Strip Tease No. 1: A Reflection Enveloped in Lyrical Prose (Masturbatory)

I have been many things, up to this point--my middle age--a janitor, a shopclerk, a knifesalesman, and a frontline orderly; but, for a good 13 years, I was a counselor. I langoured in deconstructing errors in thought, communication and gesture, but rarely to my own benefit. The milieu itself flawed, the program a set up, the clients dismissive and static, it has been a relief to leave it behind, wadded up like used tissue, next to my Master's degree.

The experiences, no more than memory and countless reports and interviews clogging my harddrive--a waste laden park john of a laptop--have, nevertheless, afforded me a slew of personal trauma to rape for stories and character development.

So, I can't complain.

I'm a writer now. I must tell myself this, daily. I'm a writer.

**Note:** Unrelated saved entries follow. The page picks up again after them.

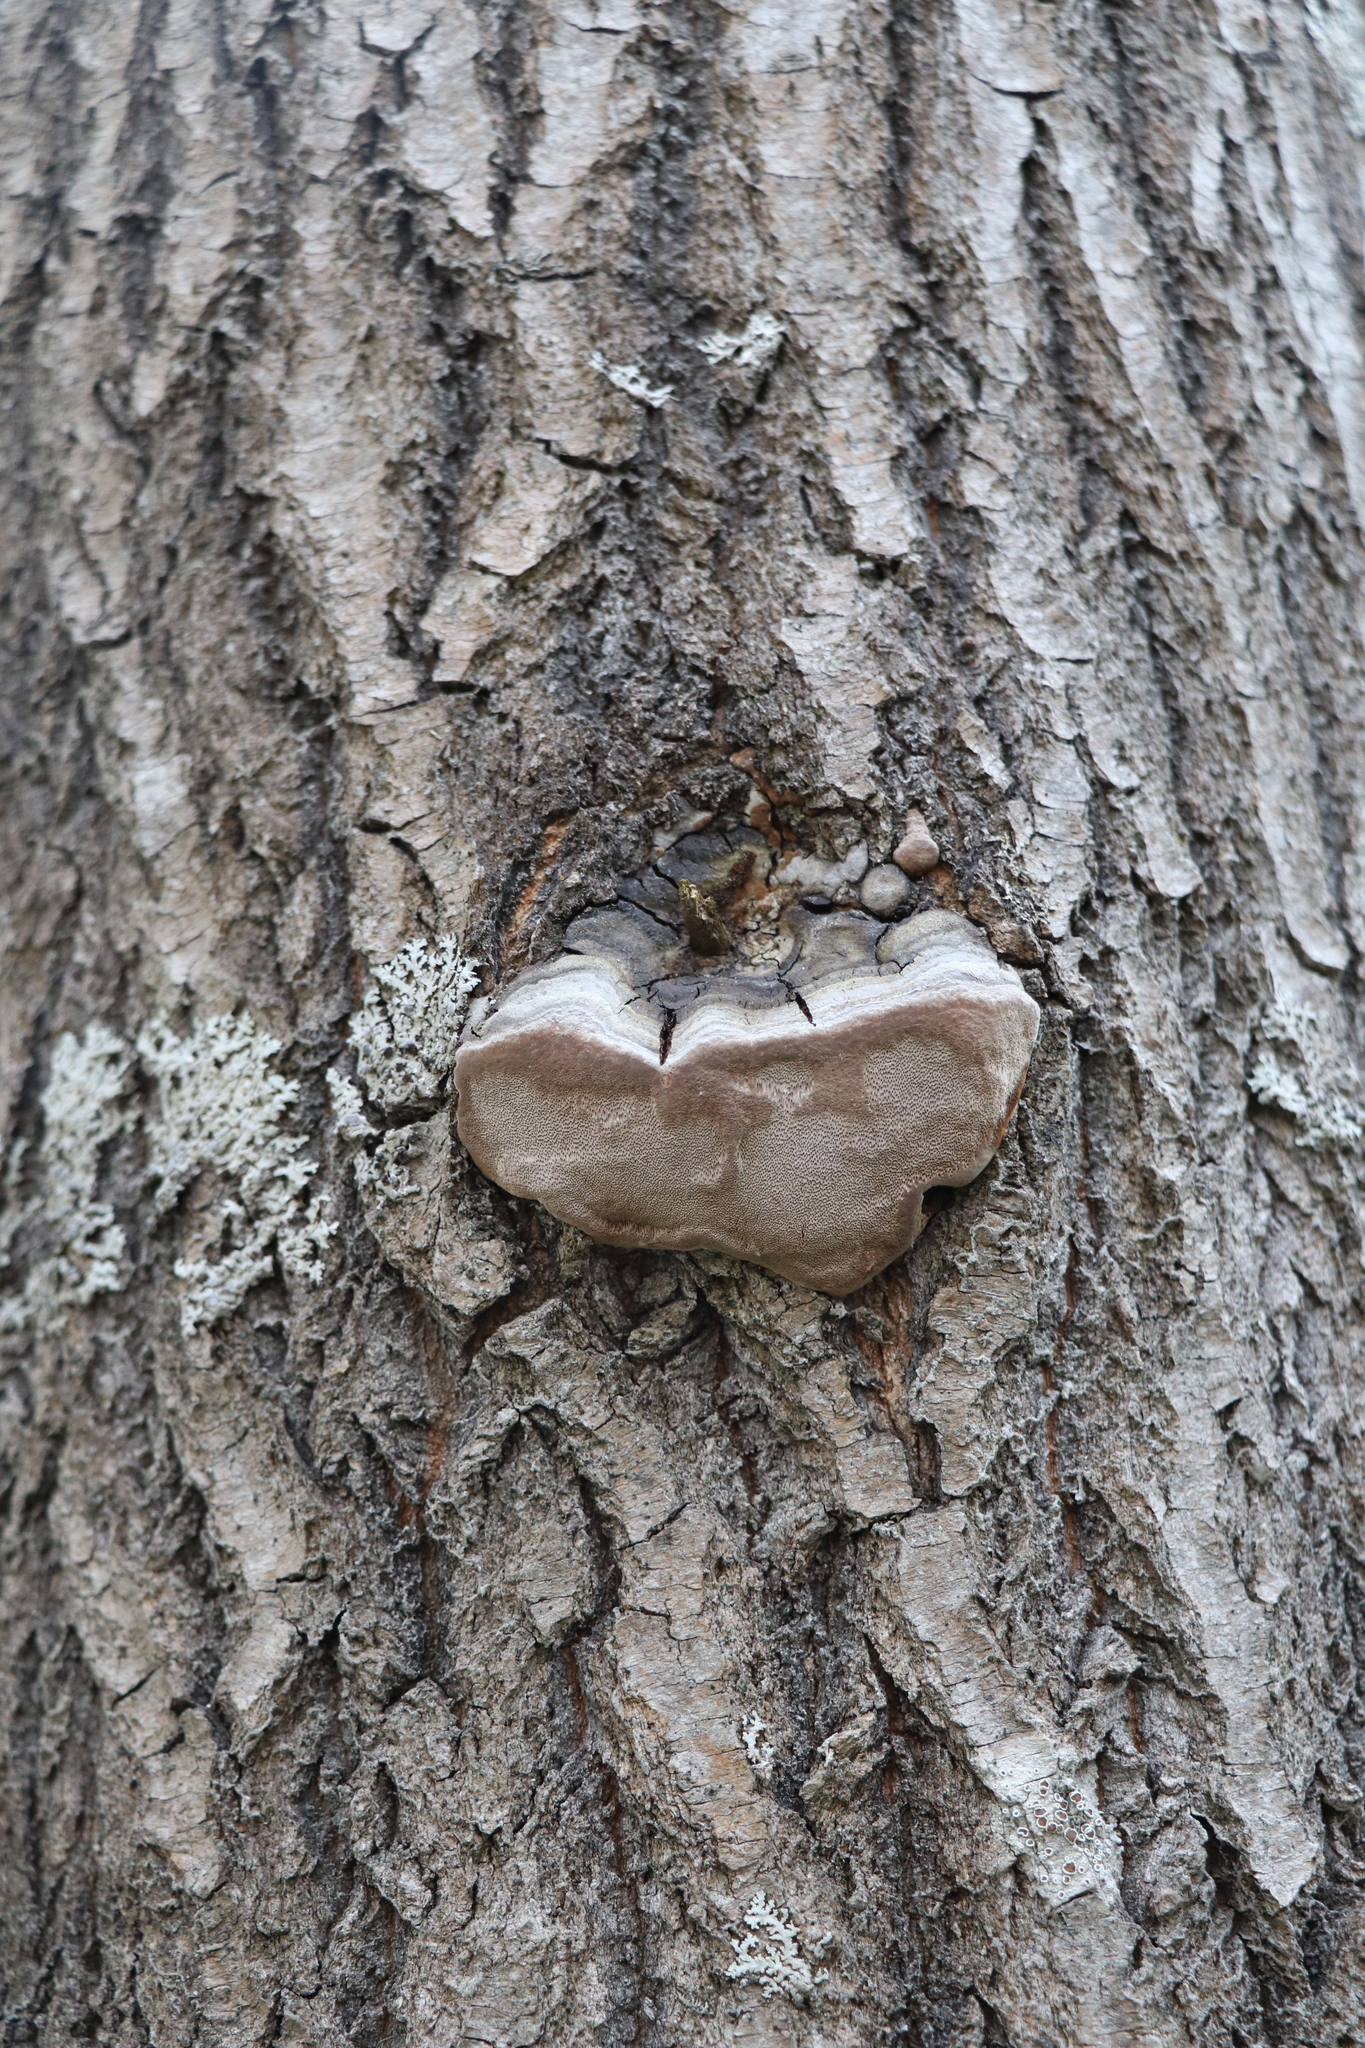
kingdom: Fungi
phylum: Basidiomycota
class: Agaricomycetes
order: Hymenochaetales
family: Hymenochaetaceae
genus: Phellinus
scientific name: Phellinus tremulae
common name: Aspen bracket
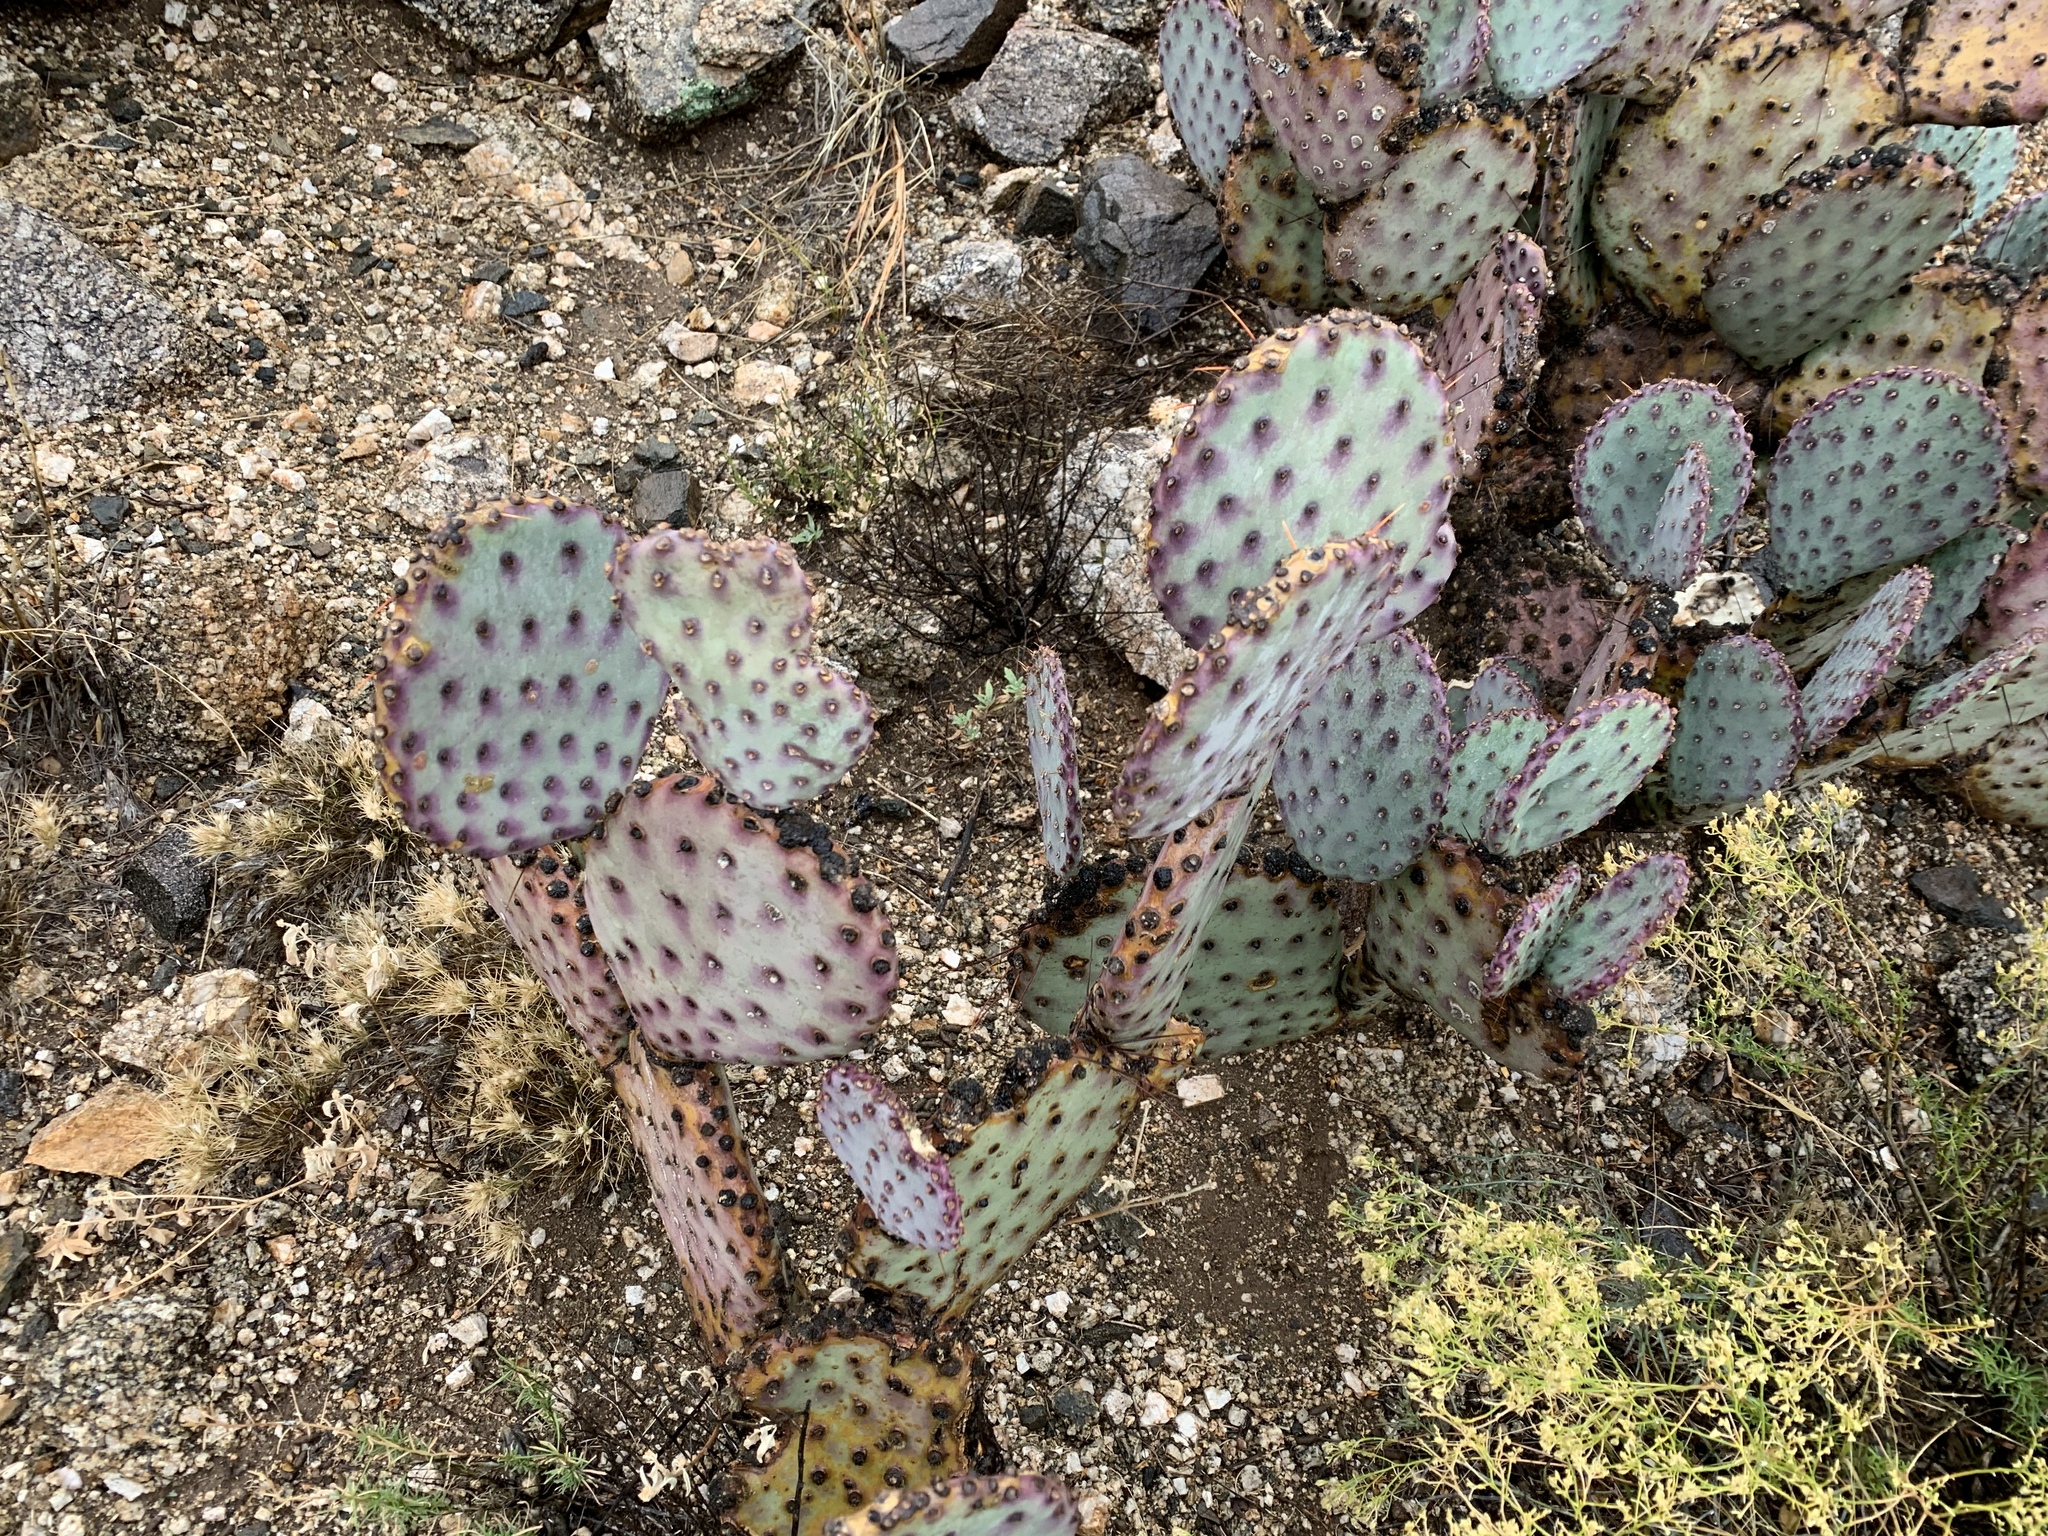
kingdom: Plantae
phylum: Tracheophyta
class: Magnoliopsida
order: Caryophyllales
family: Cactaceae
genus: Opuntia
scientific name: Opuntia macrocentra
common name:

Now, that's not to say that I haven't always been a writer. I love words; they circle around my head as I type, twittering like blunt-force nightingales. I was a lonely-only, a single child in a big family, full of big southern personalities. My mother was, and is, a ravenous book consumer. And, I did what came natural: read, myself, and created worlds. These worlds tended toward the dark and depressing, or like Sergey Lukyanenko wrote in his Nightwatch (brilliant-check it out), the gloom.

My current work is split between a young adult novel about the recently departed and the aforementioned Zombie Happy Hour Mystery. I'm so hard at work at it, I have time to beat myself off on a blog--Jesus! but, I can waste time.